Your kids, or grandkids, are learning Critical Thinking in school.   The term and process of “Critical Thinking” is being used everywhere.  Barack Obama used “Critical Thinking” in his speech to students last week.   As parents, we can help our children by implementing a little critical thinking at home and have fun with it at the same time.  Many of the critical thinking tools for problem solving and decision making are very applicable as you interact with your child, especially the tools that help “Lead others to Think”.
We define critical thinking as a method of taking yourself out of your everyday automatic thinking mode and putting yourself into manual.  Use critical thinking sparingly.  Try it just once a day for just a few minutes.   Once you see the results, you can determine where and how often you should go into “manual”, i.e. Critical Thinking Mode.
Here are three simple principles of critical thinking you can use to help your child as they learn some of these concepts at school.
  • Don't always answer a question with an answer.  Instead of giving your child the answer, ask them a question. 
  • When your child makes a comment about something, probe for their thinking.
  • When your child comes to a conclusion that is different than yours, don’t choose right or wrong, but do find out what your child is assuming that led them to that conclusion.
Here are some examples:
Question:  Mom, or Dad, or Grandpa, or Grandma … Can you check my homework?
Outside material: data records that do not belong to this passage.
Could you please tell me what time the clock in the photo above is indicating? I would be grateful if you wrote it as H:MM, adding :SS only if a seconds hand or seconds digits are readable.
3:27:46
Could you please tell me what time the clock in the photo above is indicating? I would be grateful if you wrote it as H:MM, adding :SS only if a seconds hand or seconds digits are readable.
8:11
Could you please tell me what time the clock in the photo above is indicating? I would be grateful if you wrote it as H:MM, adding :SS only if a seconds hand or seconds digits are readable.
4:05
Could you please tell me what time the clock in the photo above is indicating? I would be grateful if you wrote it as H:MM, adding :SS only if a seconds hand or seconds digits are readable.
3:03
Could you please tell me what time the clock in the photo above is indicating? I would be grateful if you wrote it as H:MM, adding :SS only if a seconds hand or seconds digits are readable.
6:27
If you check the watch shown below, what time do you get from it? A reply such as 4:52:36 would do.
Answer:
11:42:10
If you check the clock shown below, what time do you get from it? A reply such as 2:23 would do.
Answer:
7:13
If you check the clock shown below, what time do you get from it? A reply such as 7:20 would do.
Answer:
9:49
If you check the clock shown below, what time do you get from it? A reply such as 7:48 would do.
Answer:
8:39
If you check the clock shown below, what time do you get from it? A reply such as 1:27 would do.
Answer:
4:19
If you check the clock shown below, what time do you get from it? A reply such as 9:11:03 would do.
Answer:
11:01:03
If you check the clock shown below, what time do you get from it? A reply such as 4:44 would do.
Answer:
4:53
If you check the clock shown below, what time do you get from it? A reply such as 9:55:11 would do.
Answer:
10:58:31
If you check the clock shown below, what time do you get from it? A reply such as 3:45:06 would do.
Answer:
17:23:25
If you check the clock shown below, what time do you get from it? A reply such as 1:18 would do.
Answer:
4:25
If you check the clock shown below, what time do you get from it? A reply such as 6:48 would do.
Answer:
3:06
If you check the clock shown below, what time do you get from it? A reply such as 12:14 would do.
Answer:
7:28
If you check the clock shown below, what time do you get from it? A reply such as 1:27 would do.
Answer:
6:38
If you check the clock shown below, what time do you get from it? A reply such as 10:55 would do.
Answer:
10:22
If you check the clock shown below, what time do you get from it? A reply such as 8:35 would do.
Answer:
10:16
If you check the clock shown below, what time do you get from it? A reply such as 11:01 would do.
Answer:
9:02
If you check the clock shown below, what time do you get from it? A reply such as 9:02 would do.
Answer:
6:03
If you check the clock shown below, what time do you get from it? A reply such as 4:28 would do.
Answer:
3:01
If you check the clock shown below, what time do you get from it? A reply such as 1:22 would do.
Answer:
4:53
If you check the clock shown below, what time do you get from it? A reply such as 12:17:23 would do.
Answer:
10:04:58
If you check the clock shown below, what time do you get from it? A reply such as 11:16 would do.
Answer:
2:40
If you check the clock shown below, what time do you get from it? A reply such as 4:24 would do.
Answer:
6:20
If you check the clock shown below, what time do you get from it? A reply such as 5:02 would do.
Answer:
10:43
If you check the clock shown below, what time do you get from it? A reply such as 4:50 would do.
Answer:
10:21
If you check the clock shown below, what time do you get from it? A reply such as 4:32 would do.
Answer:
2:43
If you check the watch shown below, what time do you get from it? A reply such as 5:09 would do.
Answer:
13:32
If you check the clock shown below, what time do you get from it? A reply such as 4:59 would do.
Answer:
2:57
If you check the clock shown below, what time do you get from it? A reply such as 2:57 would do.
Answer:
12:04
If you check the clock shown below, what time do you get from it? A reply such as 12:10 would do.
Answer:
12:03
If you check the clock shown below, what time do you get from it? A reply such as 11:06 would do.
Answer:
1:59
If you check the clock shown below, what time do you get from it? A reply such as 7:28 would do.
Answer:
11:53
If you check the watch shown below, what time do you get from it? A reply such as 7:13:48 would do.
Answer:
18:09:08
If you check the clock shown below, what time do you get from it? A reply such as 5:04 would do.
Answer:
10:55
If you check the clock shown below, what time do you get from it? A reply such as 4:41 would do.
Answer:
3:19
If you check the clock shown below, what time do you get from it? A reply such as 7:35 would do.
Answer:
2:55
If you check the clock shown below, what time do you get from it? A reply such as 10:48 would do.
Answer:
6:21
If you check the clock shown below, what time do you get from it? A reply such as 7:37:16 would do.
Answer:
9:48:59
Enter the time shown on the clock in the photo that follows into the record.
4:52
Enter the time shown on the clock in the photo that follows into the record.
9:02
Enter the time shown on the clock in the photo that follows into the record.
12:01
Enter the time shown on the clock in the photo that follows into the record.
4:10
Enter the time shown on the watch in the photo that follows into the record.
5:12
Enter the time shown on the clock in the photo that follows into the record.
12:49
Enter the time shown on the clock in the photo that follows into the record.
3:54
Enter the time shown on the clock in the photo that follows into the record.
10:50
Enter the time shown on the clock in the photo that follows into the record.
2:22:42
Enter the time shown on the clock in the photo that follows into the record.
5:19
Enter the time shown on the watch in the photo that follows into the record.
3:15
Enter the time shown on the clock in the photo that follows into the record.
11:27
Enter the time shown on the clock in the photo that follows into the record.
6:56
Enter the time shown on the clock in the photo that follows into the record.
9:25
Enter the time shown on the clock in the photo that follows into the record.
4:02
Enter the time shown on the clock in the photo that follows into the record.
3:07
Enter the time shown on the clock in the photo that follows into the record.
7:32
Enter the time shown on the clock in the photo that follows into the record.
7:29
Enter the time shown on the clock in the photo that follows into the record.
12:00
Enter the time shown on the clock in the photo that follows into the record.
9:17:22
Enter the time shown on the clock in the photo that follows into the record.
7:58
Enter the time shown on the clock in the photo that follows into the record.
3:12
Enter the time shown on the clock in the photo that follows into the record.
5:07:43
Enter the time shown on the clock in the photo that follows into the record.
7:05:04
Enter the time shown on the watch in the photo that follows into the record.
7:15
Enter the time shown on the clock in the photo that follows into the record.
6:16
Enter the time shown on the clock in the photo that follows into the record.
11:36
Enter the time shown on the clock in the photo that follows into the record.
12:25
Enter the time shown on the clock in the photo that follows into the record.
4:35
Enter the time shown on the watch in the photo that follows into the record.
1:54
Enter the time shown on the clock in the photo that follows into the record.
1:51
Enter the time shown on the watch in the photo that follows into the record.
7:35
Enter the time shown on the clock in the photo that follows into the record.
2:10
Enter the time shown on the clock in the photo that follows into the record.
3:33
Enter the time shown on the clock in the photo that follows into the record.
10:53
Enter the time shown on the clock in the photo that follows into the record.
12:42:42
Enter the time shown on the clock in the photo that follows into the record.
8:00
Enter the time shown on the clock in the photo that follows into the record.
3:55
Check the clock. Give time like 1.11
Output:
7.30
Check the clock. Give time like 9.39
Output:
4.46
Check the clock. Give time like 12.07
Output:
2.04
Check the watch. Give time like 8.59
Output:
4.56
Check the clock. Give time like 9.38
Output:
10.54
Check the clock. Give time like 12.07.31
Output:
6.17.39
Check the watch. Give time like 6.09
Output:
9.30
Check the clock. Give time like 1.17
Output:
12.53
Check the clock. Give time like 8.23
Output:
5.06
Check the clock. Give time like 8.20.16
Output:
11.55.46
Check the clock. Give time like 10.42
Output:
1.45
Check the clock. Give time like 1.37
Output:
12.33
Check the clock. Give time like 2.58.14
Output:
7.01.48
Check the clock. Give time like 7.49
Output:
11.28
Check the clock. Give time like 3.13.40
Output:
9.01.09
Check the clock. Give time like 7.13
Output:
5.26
Classic ResponseYes, or Later, or I’m a little busy, go ask Mom (or Dad).
Critical Thinking Response - I can, but before I do, are there ways you might you be able to check it yourself?
Question: How do you spell ….?
Classic Response – You usually spell it for them or say “Look it up in a dictionary
Critical Thinking Response - Besides a dictionary, how would you be able to find out how to spell that? or How do you think your should spell it .. and why?
Comment: Wow, that’s a really cool car!
Classic ResponseYes it is.
Critical Thinking Response - What do you think the person who designed that car was thinking?
Request: Can you fix this broken toy, my glasses, my bike, etc, for me?
Classic Response - OK, or later, or no I can’t, it’s broken.
Critical Thinking Response - How do you think we should go about fixing this?
Child's response to a question or homework assignment; I can’t think of anything.
Classic response -  Keep thinking, it will come to you.
Critical Thinking Response - What have you already tried, what’s important, what’s special, what is different?
Comment - Look, that person just went through the light and almost hit us !!!
Classic response  - bmmsifmejfslkd (Censored)
Critical Thinking Response - That was a dangerous thing to do, why do you think they did that and how do you think that could be prevented?
When you child reaches a Conclusion (makes a statement) – I didn’t finish my homework because I was busy with something more important (TV, chatting or playing with friends, fixing my bicycle, etc).
Classic ResponseHomework is more important than …
Critical Thinking Response – Why did you think (TV, talking with friends, etc) was more important?  Are there ways you could have done both?
The Takeaway: Sometimes the most important answer you can provide to your child is the question you ask them back.  Don’t underestimate the ability of your child (and you) to “Think”.  Once in Critical Thinking mode, new ideas come up that you and your child would have never thought of.  Have some fun with this!